#### Given records:
■ ■ ■ ■ ■ ■ ■

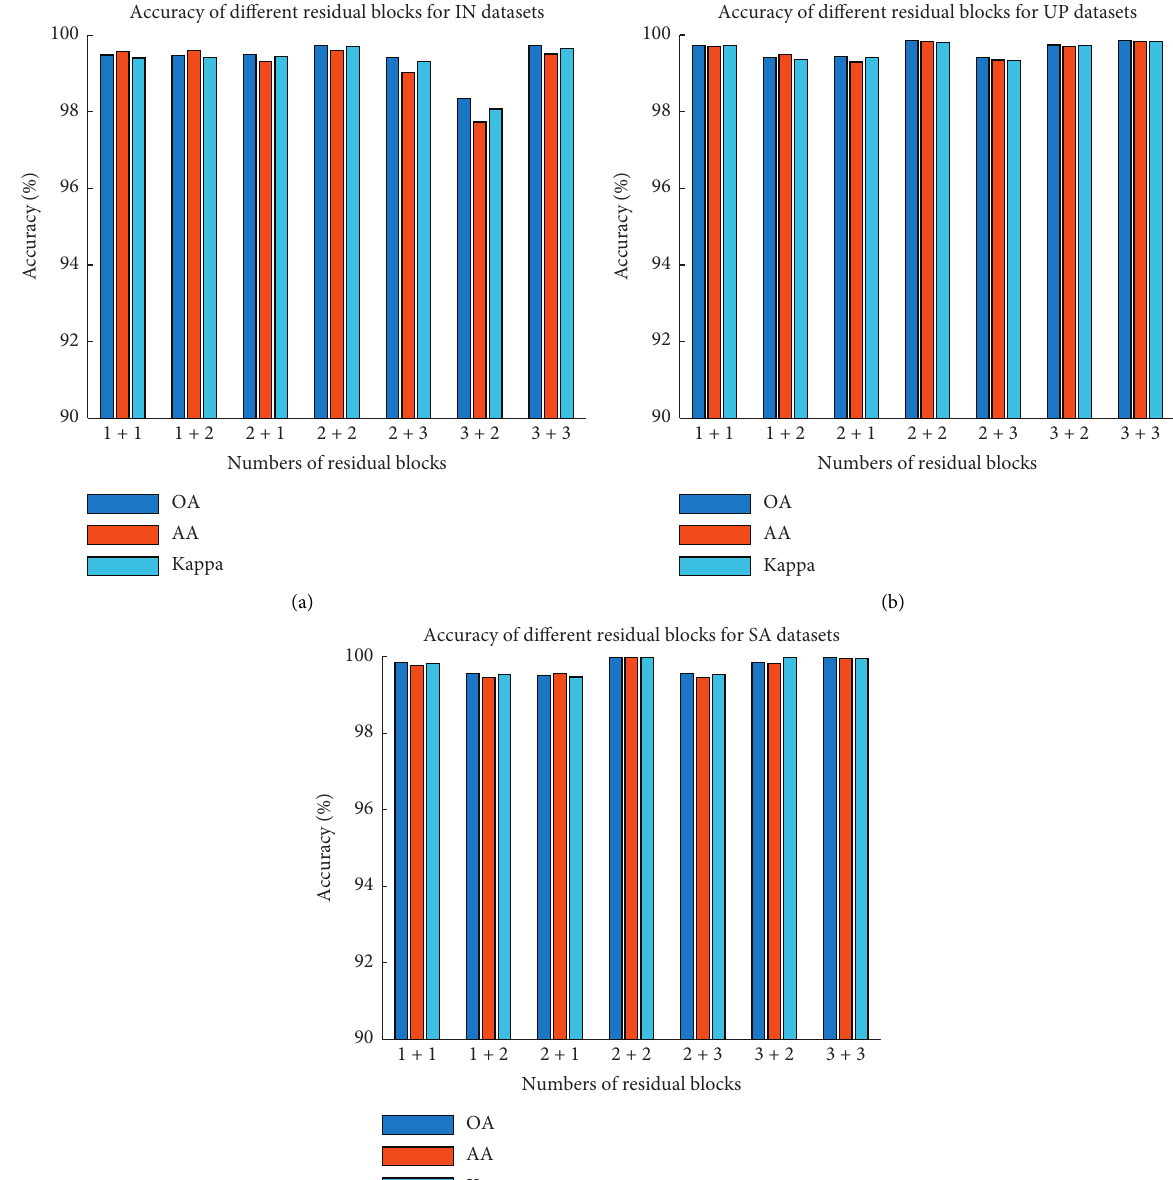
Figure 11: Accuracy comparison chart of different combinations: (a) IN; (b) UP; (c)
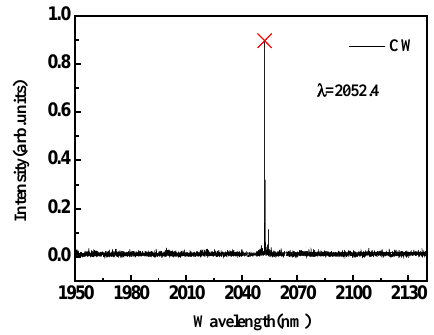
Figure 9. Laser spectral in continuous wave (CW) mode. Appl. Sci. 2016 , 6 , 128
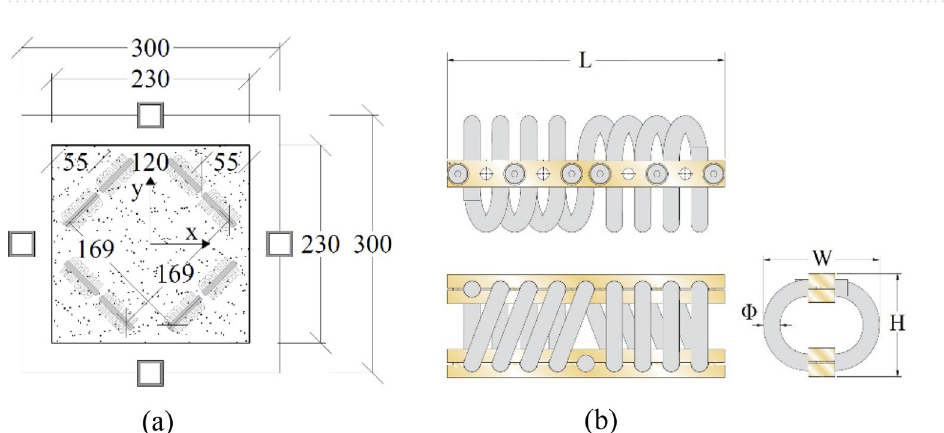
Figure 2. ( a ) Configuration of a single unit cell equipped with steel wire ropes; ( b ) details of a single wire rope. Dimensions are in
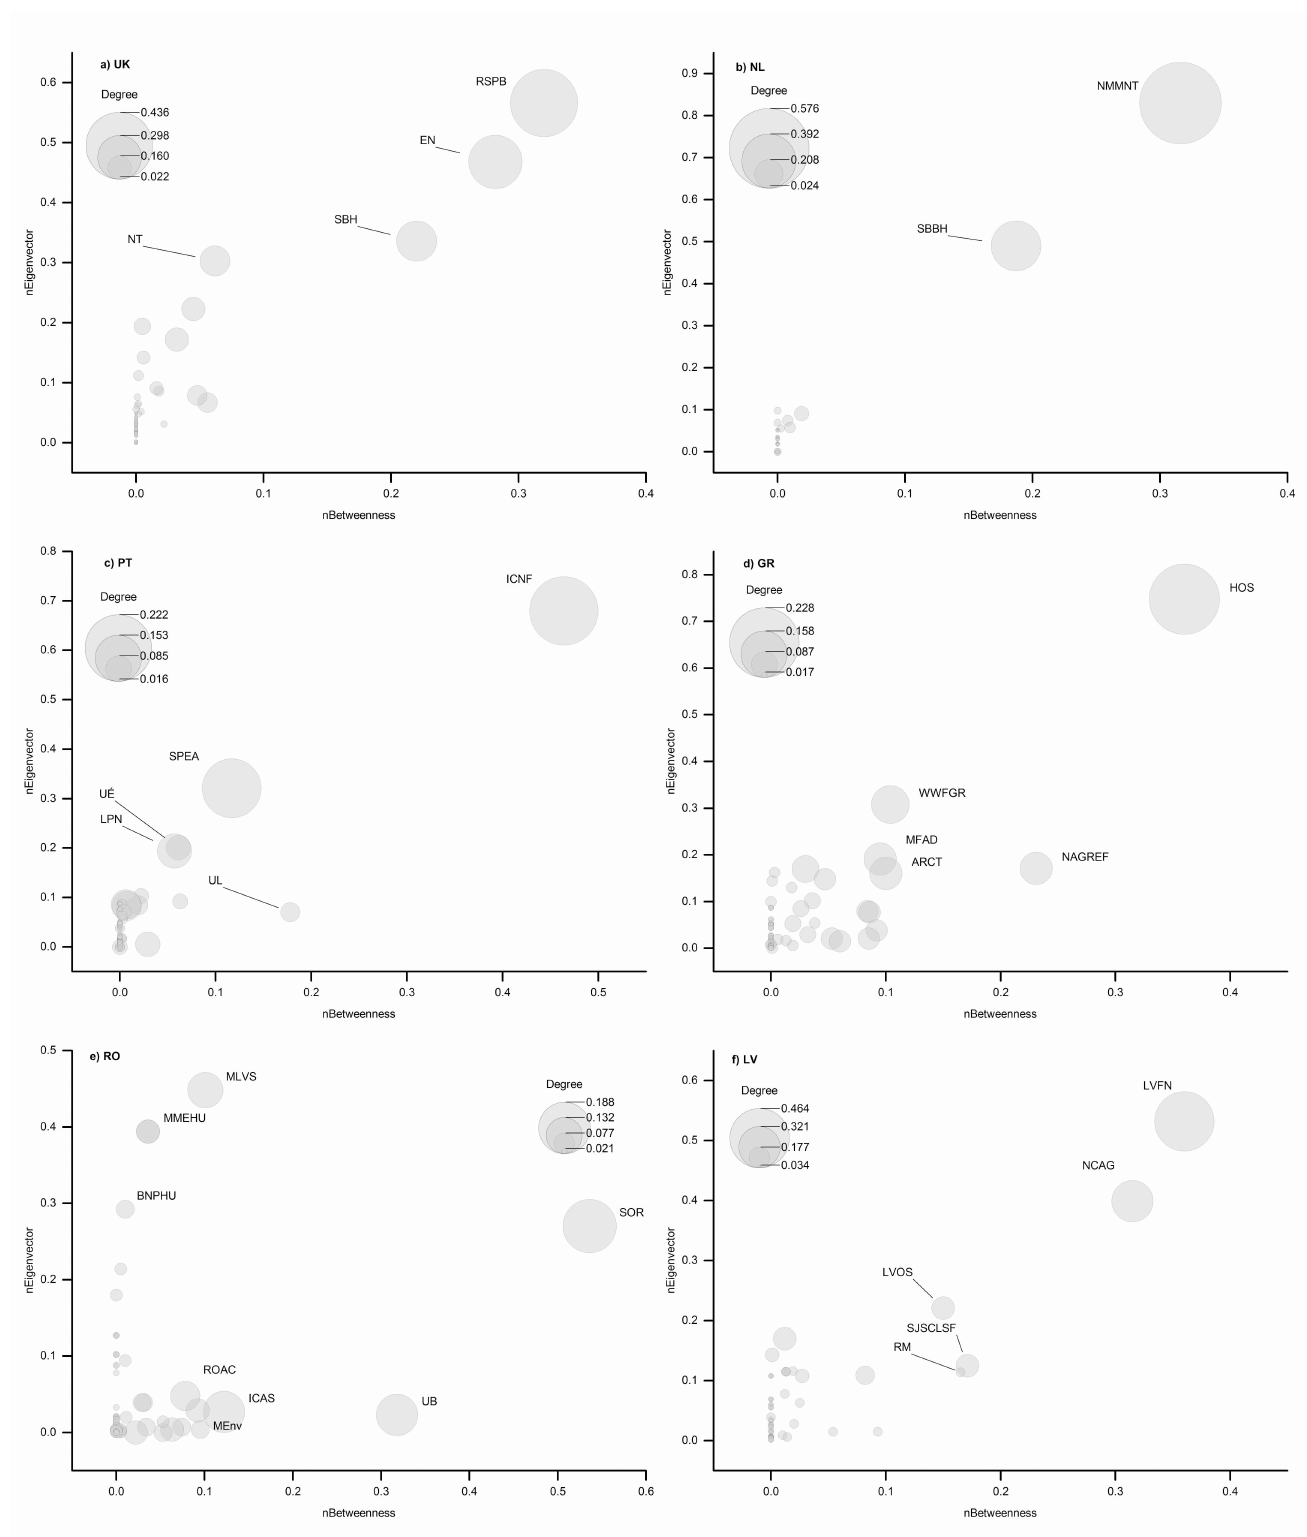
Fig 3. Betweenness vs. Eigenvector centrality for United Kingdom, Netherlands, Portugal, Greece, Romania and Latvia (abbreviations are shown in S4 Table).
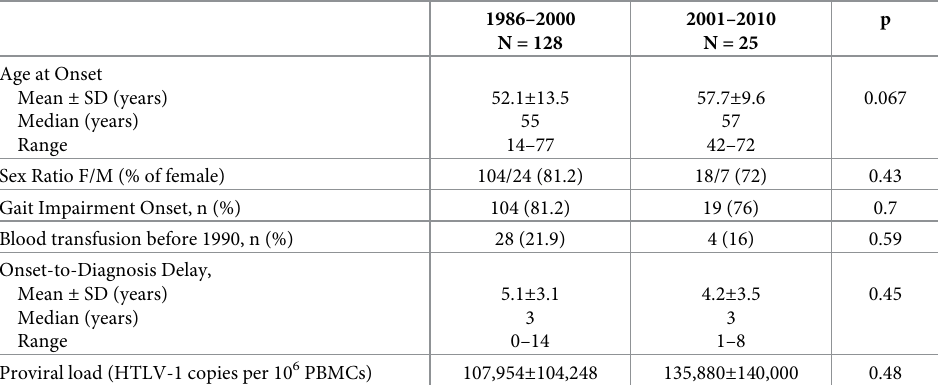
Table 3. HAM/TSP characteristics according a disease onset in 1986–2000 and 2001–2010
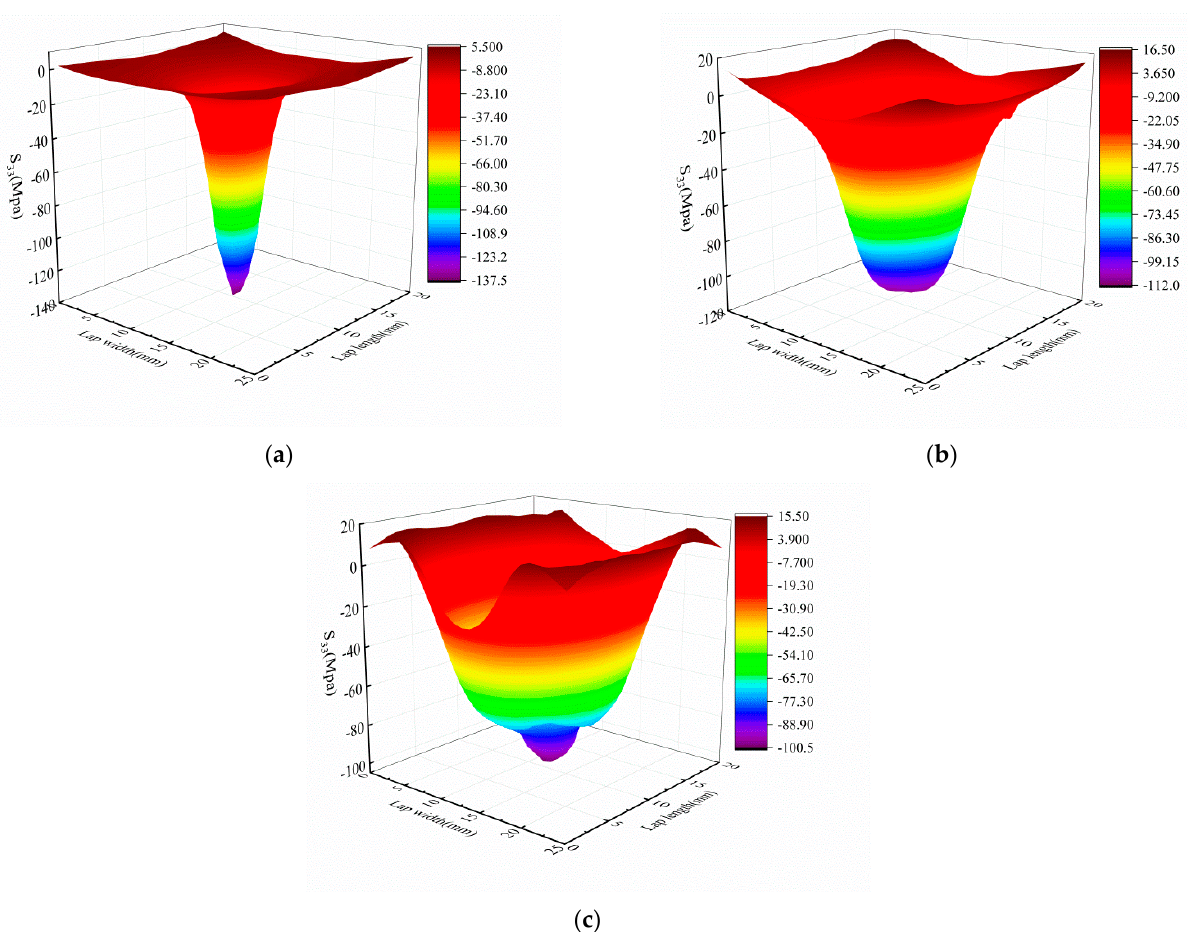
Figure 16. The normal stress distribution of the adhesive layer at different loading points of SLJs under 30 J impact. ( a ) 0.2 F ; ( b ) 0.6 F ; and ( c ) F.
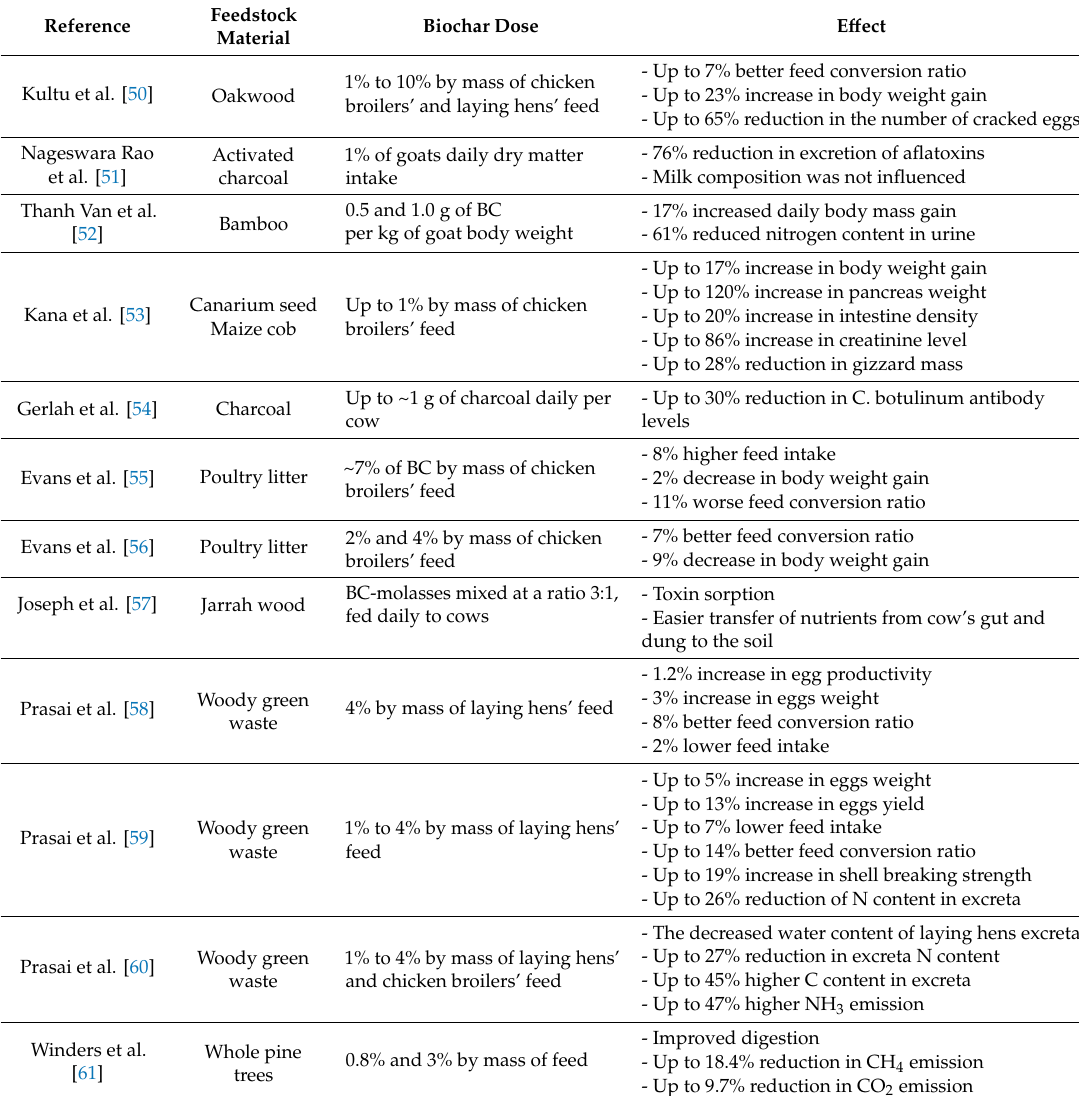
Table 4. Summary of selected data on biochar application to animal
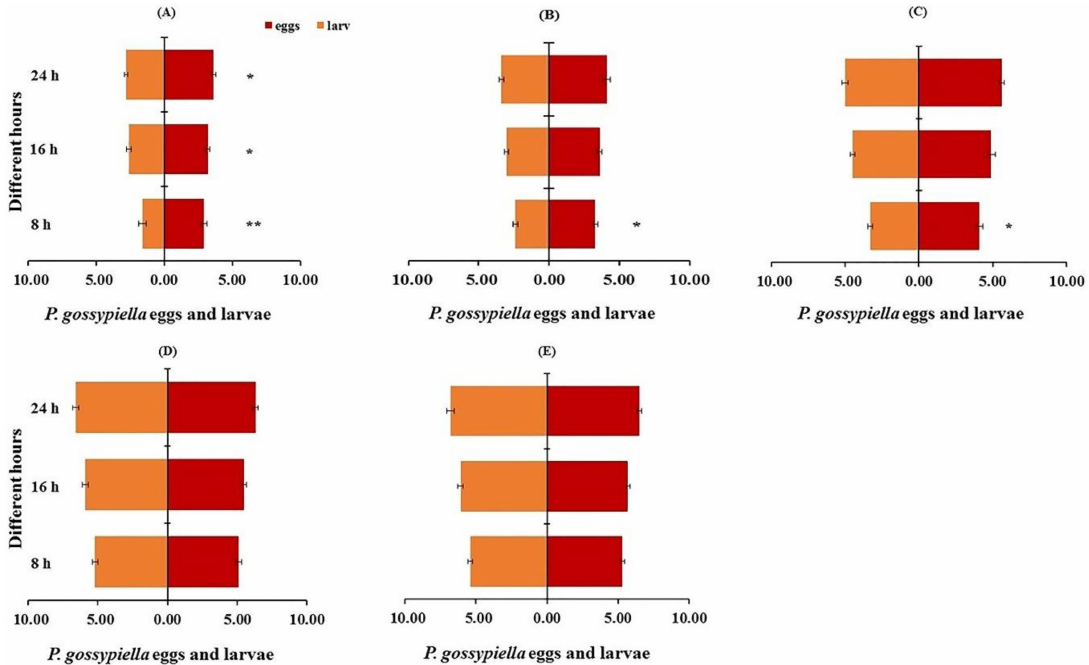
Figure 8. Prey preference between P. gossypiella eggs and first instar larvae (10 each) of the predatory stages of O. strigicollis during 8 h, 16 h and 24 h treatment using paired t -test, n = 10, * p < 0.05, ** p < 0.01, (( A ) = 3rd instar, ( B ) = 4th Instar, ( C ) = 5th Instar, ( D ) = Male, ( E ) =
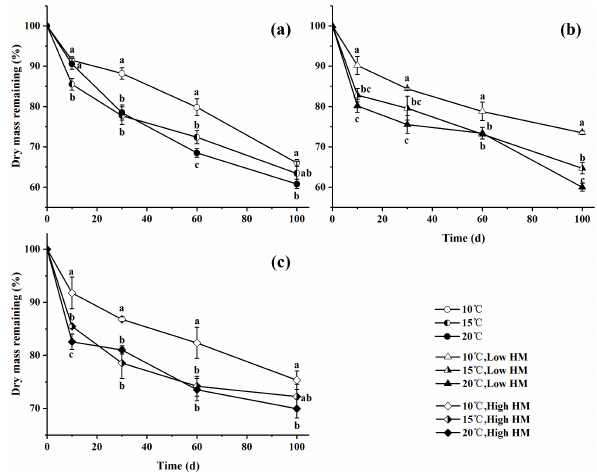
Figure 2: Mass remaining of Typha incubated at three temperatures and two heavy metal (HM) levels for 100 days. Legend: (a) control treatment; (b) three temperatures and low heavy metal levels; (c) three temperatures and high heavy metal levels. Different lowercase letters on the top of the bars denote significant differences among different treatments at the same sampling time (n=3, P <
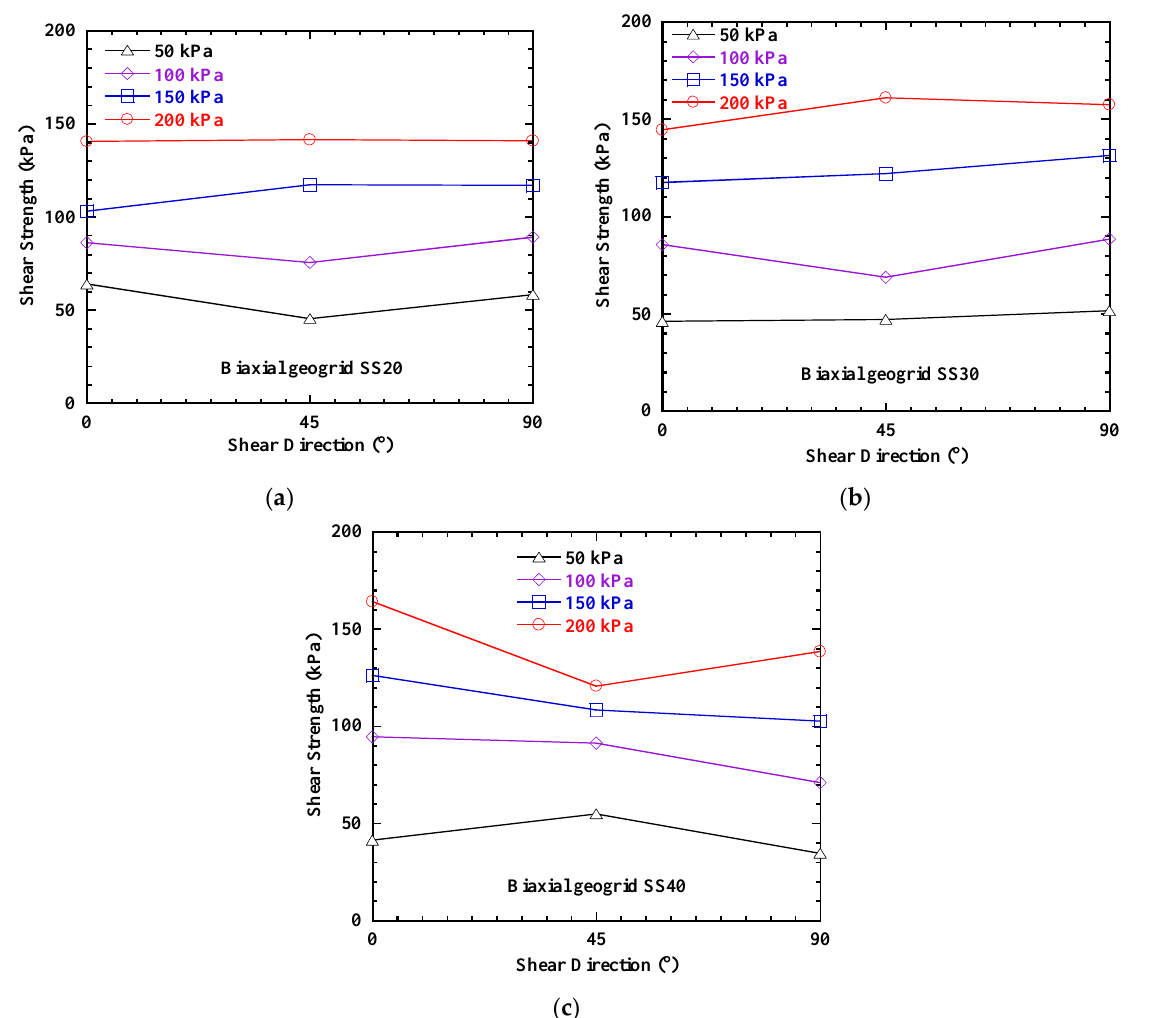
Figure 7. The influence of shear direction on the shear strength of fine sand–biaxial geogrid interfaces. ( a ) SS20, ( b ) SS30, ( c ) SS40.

■ ■ ■ ■ ■ ■ ■

#### Work order:
Lines above with the string "different" need to be found and copied.

#### Your solution:
Figure 11: Accuracy comparison chart of different combinations: (a) IN; (b) UP; (c)
Figure 16. The normal stress distribution of the adhesive layer at different loading points of SLJs under 30 J impact. ( a ) 0.2 F ; ( b ) 0.6 F ; and ( c ) F.
Figure 2: Mass remaining of Typha incubated at three temperatures and two heavy metal (HM) levels for 100 days. Legend: (a) control treatment; (b) three temperatures and low heavy metal levels; (c) three temperatures and high heavy metal levels. Different lowercase letters on the top of the bars denote significant differences among different treatments at the same sampling time (n=3, P <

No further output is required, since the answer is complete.